慢性疲労症候群 闘病の日々、思い一冊に 磐田の女性「同じ悩み持つ人の役に」

 強い倦怠(けんたい)感などを引き起こし、日常生活が困難になる「筋痛性脳脊髄炎/慢性疲労症候群」と診断された磐田市壱貫地の横山小寿々さん(47)がこのほど、闘病生活の経験や日々の思いを1冊の本にまとめた。夫のサポートを受けながら執筆した横山さんは「同じような症状で悩む人や家族の心を少しでも軽くするお手伝いができれば」と話し、病気への正しい理解を求めている。
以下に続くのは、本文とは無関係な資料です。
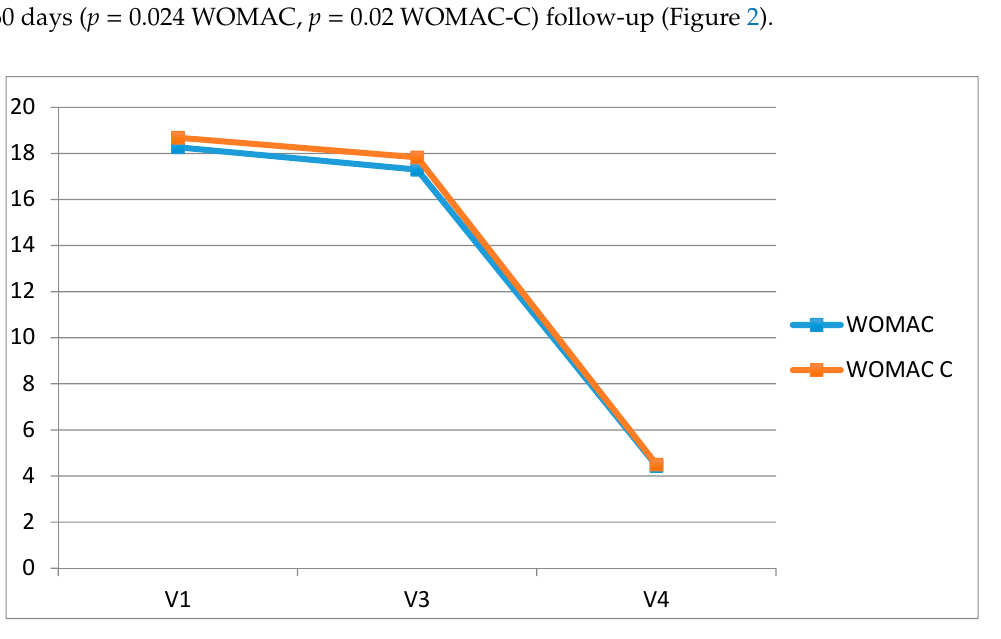
Figure 2. The Western Ontario and McMaster Universities Osteoarthritis Index (WOMAC) score and physical function subscale: 30 and 60 days follow-up.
本を手に取る横山小寿々さん(中央)と家族=2月中旬、磐田市壱貫地
本を手に取る横山小寿々さん(中央)と家族=2月中旬、磐田市壱貫地

 横山さんが体調に異変を感じたのは、セラピストとして働いていた5年前。自宅で料理中に全身に痛みを感じ、使っていたフライパンが持てなくなった。微熱や頭痛も併発したが「数日休んだら治る」と自分に言い聞かせて普段通りに過ごした。その後も治まる気配はなく、首や肩をハンマーでたたかれたような痛みに加え、自宅の照明が過度にまぶしく感じるようになった。
 脳神経外科や整形外科、内科など検査で病院を転々としても異常は見つからなかった。横山さんはウオーキングやヨガ、筋トレなども試したが、むしろ症状は悪化し、寝たきりになった。三島市の病院で「慢性疲労症候群」と診断されるまで2年かかった。
 慢性疲労症候群の原因は不明。専門医も少なく、治療は確立されていない。横山さんは「診断にたどり着き、この痛みと辛さが病気だったと分かってほっとした」と当時の心境を振り返る。
 診断後、症状や支えてくれる家族とのやりとり、病気と向き合う中で見いだした人生のやりがいをネットに投稿してきた。「私のように病名探しで悩む人が減ってほしい」と書籍化を出版社に提案。1年半かけてつづった投稿が全190ページの単行本「奇跡を、生きている」(青春出版社)として発売された。
 横山さんは「病気になって人生に絶望し『自分は何もできない』と否定的になっていたが、セラピストの経験を生かして誰かの役に立ちたいと思った。悩んだ時に手にとってもらいたい」と話している。

 <メモ>筋痛性脳脊髄炎/慢性疲労症候群 健康だった人が突然激しい倦怠(けんたい)感に襲われ、少なくとも半年以上、症状が続く病気。十分な休養や睡眠を取っても回復せず、微熱や筋肉痛、記憶力低下などさまざまな症状を伴う。国内の患者は約30万人と推定され、明確な治療法は確立されていない。慢性疲労症候群という名称から、「精神の病」「疲れに弱い人」など誤解や偏見を受けることもあり、正しい理解が求められている。